Abstract
It is clear that excessive mucosal immune activation and intestinal barrier dysfunction both contribute to inflammatory bowel disease (IBD) pathogenesis. T cell protein tyrosine phosphatase (TCPTP), which extinguishes signaling in immune cells, is linked to IBD and other immune-mediated diseases. In this issue of the JCI, Marchelletta and Krishnan et al. demonstrate that, in intestinal epithelial cells, TCPTP regulates tight junction permeability in vivo. Intestinal epithelial TCPTP loss potentiated cytokine-induced barrier loss, and this synergized with effects of TCPTP loss in immune cells. This work implicates a single mutation as the cause of distinct functional aberrations in diverse cell types and demonstrates how one genetic defect can drive multihit disease pathogenesis.
TCPTP expression may regulate immune cell activation
Inflammatory bowel disease (IBD) has been associated with over 240 genetic polymorphisms. In most cases, these gene variants are insufficient to cause disease, and their relative contributions to pathogenesis are difficult to assess. Large genome-wide association studies have linked many SNPs and associated genes to multiple immune-mediated diseases. The protein tyrosine phosphatase non-receptor type 2 (PTPN2) gene has been linked to Crohn’s disease, ulcerative colitis, type I diabetes, and rheumatoid arthritis (1). In adults, PTPN2 polymorphisms increase the risk of IBD only modestly (odds ratio, approximately 1.35), but a recent report implicating a PTPN2 mutation in a patient with very early onset IBD suggests that the effects may be much greater in some contexts (2).

+ + +

What the exercise asks -
Repeat the passage on TCPTP and inflammatory bowel disease starting with "TCPTP expression may" and going on through "some contexts (2).", swapping "polymorphisms" for "variants". The records that come after this text are separate material.

Extracted entries -
+ + +

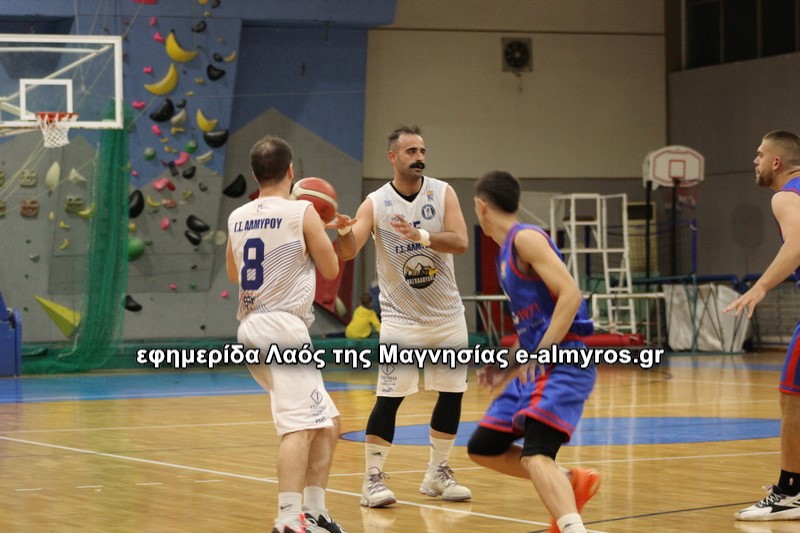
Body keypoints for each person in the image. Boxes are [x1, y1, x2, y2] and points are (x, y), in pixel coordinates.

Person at [333, 125, 472, 507]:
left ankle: (437, 473)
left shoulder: (442, 192)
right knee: (389, 399)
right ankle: (372, 480)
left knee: (451, 396)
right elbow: (349, 251)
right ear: (393, 157)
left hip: (447, 317)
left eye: (422, 150)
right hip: (401, 320)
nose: (419, 157)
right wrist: (343, 232)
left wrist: (421, 236)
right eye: (411, 151)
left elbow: (461, 242)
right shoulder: (376, 202)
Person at [226, 135, 349, 533]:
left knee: (327, 421)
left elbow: (234, 273)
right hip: (283, 327)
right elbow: (330, 268)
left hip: (251, 328)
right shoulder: (302, 211)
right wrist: (320, 231)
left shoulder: (237, 216)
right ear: (291, 171)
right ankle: (288, 518)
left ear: (254, 174)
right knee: (299, 426)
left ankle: (314, 511)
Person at [467, 170, 599, 533]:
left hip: (564, 361)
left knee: (536, 455)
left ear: (481, 206)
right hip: (537, 364)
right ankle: (569, 482)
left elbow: (571, 295)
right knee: (484, 447)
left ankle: (572, 527)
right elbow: (531, 325)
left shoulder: (526, 239)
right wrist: (507, 366)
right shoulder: (505, 255)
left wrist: (540, 354)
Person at [725, 130, 800, 522]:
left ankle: (790, 492)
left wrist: (761, 286)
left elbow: (797, 245)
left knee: (792, 397)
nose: (754, 161)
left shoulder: (785, 196)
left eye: (759, 154)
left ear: (776, 162)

+ + +

Answer to this exercise -
TCPTP expression may regulate immune cell activation
Inflammatory bowel disease (IBD) has been associated with over 240 genetic variants. In most cases, these gene variants are insufficient to cause disease, and their relative contributions to pathogenesis are difficult to assess. Large genome-wide association studies have linked many SNPs and associated genes to multiple immune-mediated diseases. The protein tyrosine phosphatase non-receptor type 2 (PTPN2) gene has been linked to Crohn’s disease, ulcerative colitis, type I diabetes, and rheumatoid arthritis (1). In adults, PTPN2 variants increase the risk of IBD only modestly (odds ratio, approximately 1.35), but a recent report implicating a PTPN2 mutation in a patient with very early onset IBD suggests that the effects may be much greater in some contexts (2).